In that setup, Siri becomes a kind of conductor. Apple’s in-house models would still handle on-device understanding of personal data and simple tasks, while Gemini in the cloud steps in for heavy lifting when a user asks Siri to, say, digest a long PDF, build an itinerary or reason across several apps at once. Apple already takes a similar approach with its system-wide ChatGPT integration, where Siri decides when to hand a request to a third-party model. Adding Gemini as a second external brain lets Apple quickly close some of the AI gap without waiting years for its own models to catch up. At the same time, Apple preserves the option to swap providers later or phase out partners once its internal tech matures.

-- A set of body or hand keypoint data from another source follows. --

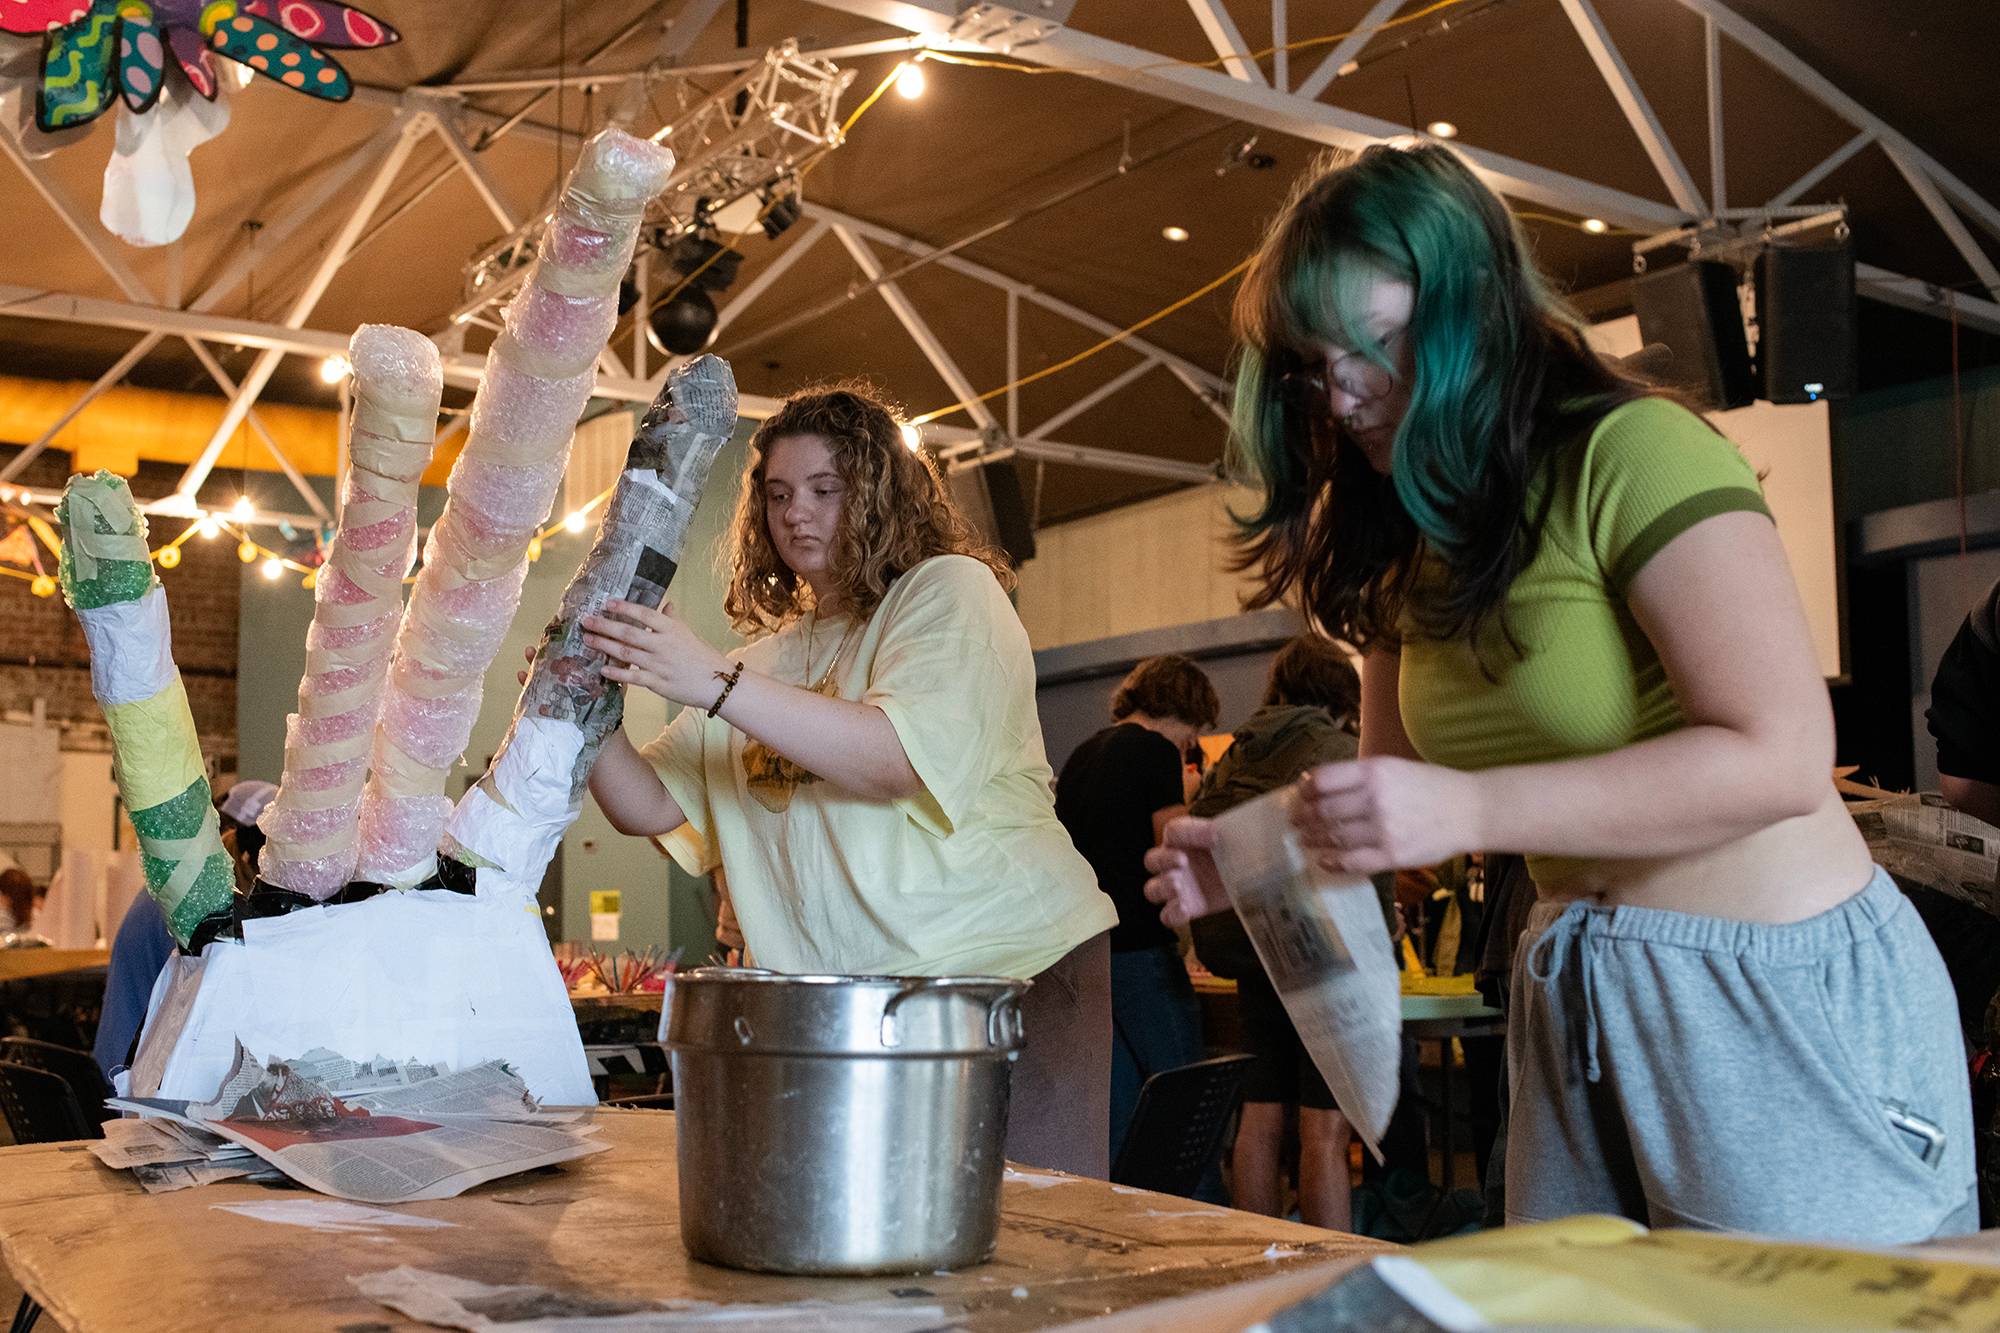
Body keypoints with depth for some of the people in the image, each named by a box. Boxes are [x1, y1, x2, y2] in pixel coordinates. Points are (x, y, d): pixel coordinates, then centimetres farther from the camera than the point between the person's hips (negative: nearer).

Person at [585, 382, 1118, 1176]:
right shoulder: (766, 661, 18)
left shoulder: (949, 590, -1)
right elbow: (648, 809, 11)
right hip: (847, 1007, 5)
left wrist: (714, 685, -23)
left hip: (1015, 965, -5)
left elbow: (903, 759, -18)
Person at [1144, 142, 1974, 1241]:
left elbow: (1781, 756, -22)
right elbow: (1391, 802, 13)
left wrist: (1469, 810, -28)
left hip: (1775, 990, -7)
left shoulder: (1633, 453, -14)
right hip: (1572, 1000, 7)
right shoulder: (1408, 550, 11)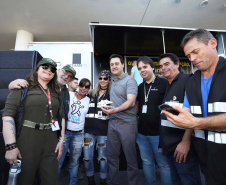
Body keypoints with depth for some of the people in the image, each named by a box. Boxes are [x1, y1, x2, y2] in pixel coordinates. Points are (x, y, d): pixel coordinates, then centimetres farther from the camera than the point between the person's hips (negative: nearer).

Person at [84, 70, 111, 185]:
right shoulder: (91, 94, 13)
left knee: (102, 158, 8)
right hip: (89, 129, 3)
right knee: (87, 157, 8)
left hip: (103, 130, -3)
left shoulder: (111, 95, 4)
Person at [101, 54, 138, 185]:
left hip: (127, 123, -7)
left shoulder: (130, 80, -7)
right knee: (112, 156, 16)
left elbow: (131, 102, -19)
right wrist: (108, 110, 5)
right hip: (112, 122, 7)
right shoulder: (113, 82, 15)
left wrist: (115, 109, -32)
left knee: (131, 158, 7)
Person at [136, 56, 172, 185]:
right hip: (142, 133, 6)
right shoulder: (140, 87, 10)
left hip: (158, 133, -5)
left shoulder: (163, 83, -8)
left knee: (164, 165, 9)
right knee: (147, 163, 19)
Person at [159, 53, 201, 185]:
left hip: (182, 146, -8)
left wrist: (186, 141, -23)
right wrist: (164, 142, 15)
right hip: (170, 146, 9)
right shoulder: (169, 86, 16)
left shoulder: (187, 80, -11)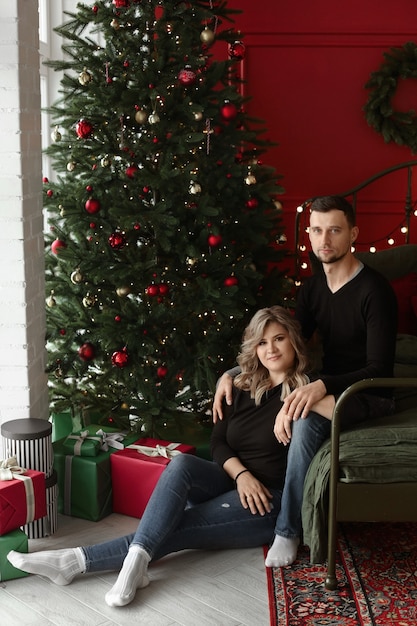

That makes an official Apple–xAI tie-up feel unlikely in the near term. From Apple’s perspective, Google is a known quantity, and the two companies already run a giant, if awkward, partnership around search on iPhone. Gemini also has a more conventional brand image than Grok’s deliberately mischief-friendly persona. Regulators, investors and risk-averse customers will find it easier to stomach ‘Siri, powered in part by Google’s AI’ than ‘Siri, now channelling Elon Musk’s unfiltered chatbot.’ Apple wants powerful AI, but it also wants to keep control over tone, safety and the overall user experience. Letting Grok loose inside iOS would mean giving up some of that control.

Still, Musk’s casual ‘I’m down’ reply does matter, because it highlights how hungry people are for a smarter iPhone assistant. Between a possible post-Cook era, the iPhone’s twentieth birthday and a long-delayed Siri reboot, Apple cannot afford to treat AI as a side project anymore. Whether the company leans on Google, continues to experiment with ChatGPT, eventually brings in other partners, or one day even flirts with xAI, the direction is clear: the next decade of iPhone innovation will be defined less by camera bumps and screen sizes, and more by the invisible intelligence wired into every interaction.

For users, the choice may soon come down to which AI brain they trust living in their pocket. Some will happily embrace whatever gives them the most capability, even if that means a Google-shaped or Musk-flavored presence behind Siri’s voice. Others will stick with the least chaotic option, wary of turning their phone into a perpetual experiment. Either way, the era when Siri could stumble along as a glorified voice remote is ending. The only real question is whose technology will be powering the iPhone’s next act: Apple’s, Google’s, Elon Musk’s – or all of the above, carefully hidden behind the same familiar ‘Hey Siri’ wake word.